• TASK: Can you retype every line of the data below character for character, keeping the same order?

• GIVEN RECORDS:
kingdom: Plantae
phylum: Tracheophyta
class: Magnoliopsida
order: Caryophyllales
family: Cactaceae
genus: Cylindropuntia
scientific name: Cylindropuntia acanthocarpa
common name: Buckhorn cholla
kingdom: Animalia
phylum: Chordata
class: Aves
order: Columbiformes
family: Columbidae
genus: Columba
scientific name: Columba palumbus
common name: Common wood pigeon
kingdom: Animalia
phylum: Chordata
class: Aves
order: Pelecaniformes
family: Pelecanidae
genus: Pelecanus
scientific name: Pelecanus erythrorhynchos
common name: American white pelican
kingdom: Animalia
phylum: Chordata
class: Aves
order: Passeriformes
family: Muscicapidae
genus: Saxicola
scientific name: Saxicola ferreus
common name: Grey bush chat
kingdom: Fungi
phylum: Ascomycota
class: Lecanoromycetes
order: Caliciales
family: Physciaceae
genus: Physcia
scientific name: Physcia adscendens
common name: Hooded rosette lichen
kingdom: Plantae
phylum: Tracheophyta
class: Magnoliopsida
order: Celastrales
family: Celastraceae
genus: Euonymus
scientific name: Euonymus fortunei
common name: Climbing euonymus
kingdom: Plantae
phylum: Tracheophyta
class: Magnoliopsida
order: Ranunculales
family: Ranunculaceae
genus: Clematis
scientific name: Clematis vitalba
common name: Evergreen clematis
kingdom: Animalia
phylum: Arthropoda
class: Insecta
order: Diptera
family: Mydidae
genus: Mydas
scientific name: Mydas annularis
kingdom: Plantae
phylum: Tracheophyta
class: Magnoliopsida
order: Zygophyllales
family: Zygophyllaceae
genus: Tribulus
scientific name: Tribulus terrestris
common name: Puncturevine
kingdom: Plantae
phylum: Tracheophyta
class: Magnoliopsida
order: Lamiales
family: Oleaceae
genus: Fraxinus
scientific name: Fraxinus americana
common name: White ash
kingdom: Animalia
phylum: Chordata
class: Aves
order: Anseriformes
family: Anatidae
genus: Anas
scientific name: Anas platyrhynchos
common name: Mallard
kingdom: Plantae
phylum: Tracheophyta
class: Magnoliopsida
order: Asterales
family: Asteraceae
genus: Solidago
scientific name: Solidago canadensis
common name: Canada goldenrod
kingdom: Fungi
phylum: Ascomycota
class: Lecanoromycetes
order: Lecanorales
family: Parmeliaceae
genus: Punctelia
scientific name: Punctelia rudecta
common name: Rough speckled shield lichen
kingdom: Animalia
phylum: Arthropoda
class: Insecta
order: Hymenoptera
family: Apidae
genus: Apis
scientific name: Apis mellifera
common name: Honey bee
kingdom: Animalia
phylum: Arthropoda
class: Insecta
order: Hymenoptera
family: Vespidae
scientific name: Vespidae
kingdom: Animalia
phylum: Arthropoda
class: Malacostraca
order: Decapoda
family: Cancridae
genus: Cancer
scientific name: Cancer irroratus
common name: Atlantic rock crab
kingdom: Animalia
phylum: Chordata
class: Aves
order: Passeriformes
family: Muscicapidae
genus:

• OUTPUT OF THE EXERCISE:
kingdom: Plantae
phylum: Tracheophyta
class: Magnoliopsida
order: Caryophyllales
family: Cactaceae
genus: Cylindropuntia
scientific name: Cylindropuntia acanthocarpa
common name: Buckhorn cholla
kingdom: Animalia
phylum: Chordata
class: Aves
order: Columbiformes
family: Columbidae
genus: Columba
scientific name: Columba palumbus
common name: Common wood pigeon
kingdom: Animalia
phylum: Chordata
class: Aves
order: Pelecaniformes
family: Pelecanidae
genus: Pelecanus
scientific name: Pelecanus erythrorhynchos
common name: American white pelican
kingdom: Animalia
phylum: Chordata
class: Aves
order: Passeriformes
family: Muscicapidae
genus: Saxicola
scientific name: Saxicola ferreus
common name: Grey bush chat
kingdom: Fungi
phylum: Ascomycota
class: Lecanoromycetes
order: Caliciales
family: Physciaceae
genus: Physcia
scientific name: Physcia adscendens
common name: Hooded rosette lichen
kingdom: Plantae
phylum: Tracheophyta
class: Magnoliopsida
order: Celastrales
family: Celastraceae
genus: Euonymus
scientific name: Euonymus fortunei
common name: Climbing euonymus
kingdom: Plantae
phylum: Tracheophyta
class: Magnoliopsida
order: Ranunculales
family: Ranunculaceae
genus: Clematis
scientific name: Clematis vitalba
common name: Evergreen clematis
kingdom: Animalia
phylum: Arthropoda
class: Insecta
order: Diptera
family: Mydidae
genus: Mydas
scientific name: Mydas annularis
kingdom: Plantae
phylum: Tracheophyta
class: Magnoliopsida
order: Zygophyllales
family: Zygophyllaceae
genus: Tribulus
scientific name: Tribulus terrestris
common name: Puncturevine
kingdom: Plantae
phylum: Tracheophyta
class: Magnoliopsida
order: Lamiales
family: Oleaceae
genus: Fraxinus
scientific name: Fraxinus americana
common name: White ash
kingdom: Animalia
phylum: Chordata
class: Aves
order: Anseriformes
family: Anatidae
genus: Anas
scientific name: Anas platyrhynchos
common name: Mallard
kingdom: Plantae
phylum: Tracheophyta
class: Magnoliopsida
order: Asterales
family: Asteraceae
genus: Solidago
scientific name: Solidago canadensis
common name: Canada goldenrod
kingdom: Fungi
phylum: Ascomycota
class: Lecanoromycetes
order: Lecanorales
family: Parmeliaceae
genus: Punctelia
scientific name: Punctelia rudecta
common name: Rough speckled shield lichen
kingdom: Animalia
phylum: Arthropoda
class: Insecta
order: Hymenoptera
family: Apidae
genus: Apis
scientific name: Apis mellifera
common name: Honey bee
kingdom: Animalia
phylum: Arthropoda
class: Insecta
order: Hymenoptera
family: Vespidae
scientific name: Vespidae
kingdom: Animalia
phylum: Arthropoda
class: Malacostraca
order: Decapoda
family: Cancridae
genus: Cancer
scientific name: Cancer irroratus
common name: Atlantic rock crab
kingdom: Animalia
phylum: Chordata
class: Aves
order: Passeriformes
family: Muscicapidae
genus:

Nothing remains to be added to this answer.